= Macha Mission =

Human settlement in Zambia

Macha Mission is a mission station in the Choma District of the Southern Province of Zambia. While it started out as a place to convert the local population to Christianity, it has grown into a community centre with a church, five schools, a hospital and a malaria research centre.

Macha Mission began as a Christian mission station in 1906. Hannah Frances Davidson, an American missionary from the Brethren in Christ (BIC) church, traveled there from Matopo Mission in Southern Rhodesia (present-day Zimbabwe). She was accompanied by two African helpers and Adda Engle, another missionary. Davidson and her companions subsequently embarked on the task of converting local Tonga and Ila peoples to Christianity. They established a school, a church, and eventually a clinic.

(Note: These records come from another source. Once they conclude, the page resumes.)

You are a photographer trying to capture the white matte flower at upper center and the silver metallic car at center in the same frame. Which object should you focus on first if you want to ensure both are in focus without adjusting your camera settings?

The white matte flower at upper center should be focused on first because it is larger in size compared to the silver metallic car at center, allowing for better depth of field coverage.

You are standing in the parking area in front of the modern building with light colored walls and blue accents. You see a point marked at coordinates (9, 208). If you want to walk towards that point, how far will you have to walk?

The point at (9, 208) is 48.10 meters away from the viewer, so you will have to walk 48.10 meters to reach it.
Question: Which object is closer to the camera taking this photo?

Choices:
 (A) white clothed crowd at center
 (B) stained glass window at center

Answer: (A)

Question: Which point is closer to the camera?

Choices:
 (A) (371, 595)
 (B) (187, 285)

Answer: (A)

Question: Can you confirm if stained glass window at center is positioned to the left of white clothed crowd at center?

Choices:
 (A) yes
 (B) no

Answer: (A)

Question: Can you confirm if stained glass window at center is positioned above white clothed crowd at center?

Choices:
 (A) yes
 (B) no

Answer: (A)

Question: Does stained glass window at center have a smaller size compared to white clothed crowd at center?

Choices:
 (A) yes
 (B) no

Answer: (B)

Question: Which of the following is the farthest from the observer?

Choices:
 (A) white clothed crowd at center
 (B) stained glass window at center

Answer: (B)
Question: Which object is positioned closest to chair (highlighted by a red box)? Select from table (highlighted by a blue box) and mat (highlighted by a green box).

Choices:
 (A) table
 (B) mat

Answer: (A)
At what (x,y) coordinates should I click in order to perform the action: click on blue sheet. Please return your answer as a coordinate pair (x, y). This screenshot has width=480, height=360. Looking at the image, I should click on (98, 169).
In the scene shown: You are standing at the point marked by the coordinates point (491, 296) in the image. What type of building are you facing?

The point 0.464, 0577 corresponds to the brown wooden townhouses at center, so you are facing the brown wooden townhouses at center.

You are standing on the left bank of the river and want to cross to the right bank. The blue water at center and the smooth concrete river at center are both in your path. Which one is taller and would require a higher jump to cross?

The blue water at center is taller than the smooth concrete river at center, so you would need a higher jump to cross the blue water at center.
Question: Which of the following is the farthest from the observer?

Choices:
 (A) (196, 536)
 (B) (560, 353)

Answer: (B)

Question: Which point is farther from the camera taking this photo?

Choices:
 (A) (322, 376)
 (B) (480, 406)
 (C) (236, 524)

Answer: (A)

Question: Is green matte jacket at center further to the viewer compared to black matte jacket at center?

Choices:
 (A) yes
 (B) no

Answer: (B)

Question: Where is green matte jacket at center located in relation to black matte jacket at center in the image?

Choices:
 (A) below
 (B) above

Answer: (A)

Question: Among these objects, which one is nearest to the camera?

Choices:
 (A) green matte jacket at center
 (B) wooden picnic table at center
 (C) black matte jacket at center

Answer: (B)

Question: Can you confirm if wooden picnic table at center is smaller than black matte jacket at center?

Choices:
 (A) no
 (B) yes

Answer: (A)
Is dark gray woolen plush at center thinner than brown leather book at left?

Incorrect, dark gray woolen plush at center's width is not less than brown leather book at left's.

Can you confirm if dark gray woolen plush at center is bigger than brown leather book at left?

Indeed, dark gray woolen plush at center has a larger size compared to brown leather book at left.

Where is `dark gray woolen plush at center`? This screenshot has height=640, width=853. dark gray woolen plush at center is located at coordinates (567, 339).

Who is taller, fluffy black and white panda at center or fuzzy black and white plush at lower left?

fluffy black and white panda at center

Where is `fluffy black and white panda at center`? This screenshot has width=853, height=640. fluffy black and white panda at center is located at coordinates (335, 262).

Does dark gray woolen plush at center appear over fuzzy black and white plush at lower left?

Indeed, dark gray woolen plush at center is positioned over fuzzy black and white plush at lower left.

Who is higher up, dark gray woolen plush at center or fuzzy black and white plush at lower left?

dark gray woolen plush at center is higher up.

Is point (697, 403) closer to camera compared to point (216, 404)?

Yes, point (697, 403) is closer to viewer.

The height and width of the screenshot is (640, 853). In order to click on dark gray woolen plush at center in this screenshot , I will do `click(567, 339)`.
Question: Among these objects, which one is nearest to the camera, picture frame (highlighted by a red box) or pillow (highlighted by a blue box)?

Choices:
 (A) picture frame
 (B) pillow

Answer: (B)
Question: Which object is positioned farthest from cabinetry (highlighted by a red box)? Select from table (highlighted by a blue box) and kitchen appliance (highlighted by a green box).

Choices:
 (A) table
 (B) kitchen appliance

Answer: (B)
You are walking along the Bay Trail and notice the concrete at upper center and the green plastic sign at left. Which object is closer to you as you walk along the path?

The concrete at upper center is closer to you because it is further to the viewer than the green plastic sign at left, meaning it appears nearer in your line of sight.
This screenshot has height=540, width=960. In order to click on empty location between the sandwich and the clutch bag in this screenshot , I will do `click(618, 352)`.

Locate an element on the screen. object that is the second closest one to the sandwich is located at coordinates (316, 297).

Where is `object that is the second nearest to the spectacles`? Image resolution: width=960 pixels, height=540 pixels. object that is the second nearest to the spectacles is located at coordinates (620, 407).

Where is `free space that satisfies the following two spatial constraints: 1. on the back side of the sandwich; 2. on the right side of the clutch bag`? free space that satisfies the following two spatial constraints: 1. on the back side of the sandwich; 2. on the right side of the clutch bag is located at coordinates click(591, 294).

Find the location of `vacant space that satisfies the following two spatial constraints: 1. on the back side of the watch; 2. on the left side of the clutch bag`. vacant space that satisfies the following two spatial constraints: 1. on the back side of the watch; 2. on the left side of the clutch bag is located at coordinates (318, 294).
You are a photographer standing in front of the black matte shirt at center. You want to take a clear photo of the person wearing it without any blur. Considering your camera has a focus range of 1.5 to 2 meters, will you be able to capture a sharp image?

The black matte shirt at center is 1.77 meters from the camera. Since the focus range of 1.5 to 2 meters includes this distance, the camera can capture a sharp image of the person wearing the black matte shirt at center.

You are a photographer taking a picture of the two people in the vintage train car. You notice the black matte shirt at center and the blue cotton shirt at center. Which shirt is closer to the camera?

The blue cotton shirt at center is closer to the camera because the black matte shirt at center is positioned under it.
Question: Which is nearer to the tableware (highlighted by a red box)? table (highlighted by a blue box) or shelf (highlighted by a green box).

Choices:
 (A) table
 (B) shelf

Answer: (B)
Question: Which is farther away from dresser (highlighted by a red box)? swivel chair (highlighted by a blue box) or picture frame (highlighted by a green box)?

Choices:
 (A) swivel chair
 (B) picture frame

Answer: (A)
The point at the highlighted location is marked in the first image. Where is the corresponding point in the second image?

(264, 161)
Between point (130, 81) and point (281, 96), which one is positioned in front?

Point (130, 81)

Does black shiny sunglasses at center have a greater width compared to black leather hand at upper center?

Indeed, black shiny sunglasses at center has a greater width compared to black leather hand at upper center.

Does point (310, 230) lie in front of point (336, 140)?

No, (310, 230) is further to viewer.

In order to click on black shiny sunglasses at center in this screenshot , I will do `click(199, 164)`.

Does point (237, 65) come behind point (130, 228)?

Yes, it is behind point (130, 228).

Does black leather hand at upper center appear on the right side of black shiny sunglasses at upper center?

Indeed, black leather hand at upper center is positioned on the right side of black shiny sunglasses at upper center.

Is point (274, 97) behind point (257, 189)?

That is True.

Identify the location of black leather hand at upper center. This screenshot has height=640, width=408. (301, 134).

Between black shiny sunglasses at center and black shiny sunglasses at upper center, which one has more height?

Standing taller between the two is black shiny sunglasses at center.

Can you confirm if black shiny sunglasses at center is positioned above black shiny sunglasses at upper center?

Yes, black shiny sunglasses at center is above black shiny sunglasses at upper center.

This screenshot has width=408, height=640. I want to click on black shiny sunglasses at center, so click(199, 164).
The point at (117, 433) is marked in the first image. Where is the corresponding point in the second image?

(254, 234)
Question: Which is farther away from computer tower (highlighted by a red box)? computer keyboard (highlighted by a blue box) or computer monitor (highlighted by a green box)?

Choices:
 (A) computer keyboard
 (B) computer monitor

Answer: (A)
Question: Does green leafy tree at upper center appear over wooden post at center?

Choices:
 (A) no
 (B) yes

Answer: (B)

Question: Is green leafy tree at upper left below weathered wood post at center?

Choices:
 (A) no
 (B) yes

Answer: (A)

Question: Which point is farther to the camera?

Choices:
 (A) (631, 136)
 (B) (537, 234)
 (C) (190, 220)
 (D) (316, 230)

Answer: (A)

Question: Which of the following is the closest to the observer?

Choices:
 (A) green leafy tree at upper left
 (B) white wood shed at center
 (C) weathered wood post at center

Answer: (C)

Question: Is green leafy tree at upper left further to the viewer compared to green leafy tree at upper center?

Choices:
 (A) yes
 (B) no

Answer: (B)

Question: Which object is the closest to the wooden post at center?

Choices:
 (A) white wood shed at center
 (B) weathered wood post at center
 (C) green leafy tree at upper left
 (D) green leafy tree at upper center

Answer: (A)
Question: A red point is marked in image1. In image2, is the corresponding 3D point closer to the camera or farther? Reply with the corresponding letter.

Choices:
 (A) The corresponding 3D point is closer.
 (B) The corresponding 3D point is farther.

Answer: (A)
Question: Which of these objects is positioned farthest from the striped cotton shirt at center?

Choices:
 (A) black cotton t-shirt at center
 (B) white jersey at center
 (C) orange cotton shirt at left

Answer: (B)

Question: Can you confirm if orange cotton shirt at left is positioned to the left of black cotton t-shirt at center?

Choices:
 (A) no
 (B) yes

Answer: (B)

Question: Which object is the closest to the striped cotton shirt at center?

In the 1950s the medical mission of the site greatly expanded due to the presence of Alvan Thuma, a physician and BIC missionary from the United States, and his wife Ardys. The history of their involvement in Macha has been documented in the book First a Friend

The mission became the anchor for later Brethren in Christ mission work in Southern Zambia with missionaries expanding to Sikalongo and to Choma. The mission continues to function currently. It has grown considerably and now includes a hospital, a nursing school, two secondary schools and two primary schools.

== Developments since 2000 ==
Long term ongoing research in malaria got a boost early 2003, with the establishment of a formal malaria research centre. The Malaria Institute at Macha (MIAM) collaborates with Johns Hopkins Bloomberg School of Public Health to do continuing research in malaria and related diseases. Later the research also encompassed TB and HIV, with special attention into Pediatric HIV.

Macha Works, a cooperative organisation, partnered at Macha Mission and implemented an aerodrome, ABFA, restaurant, Care House, Library and Craft Shop, ICT training center, Macha Innovative Christian School, and housing facilities at Ubuntu Campus. In addition, a large Jatropha Farm was started at Macha Mission by Macha Works. From the base at Macha, Macha Works extended activities in 8 other rural communities throughout Zambia (status mid-2010).

Vision Community Radio Macha, broadcasting from Vision House just off Macha Mission, can be received in an 80 km radius on 92.9 MHz, FM.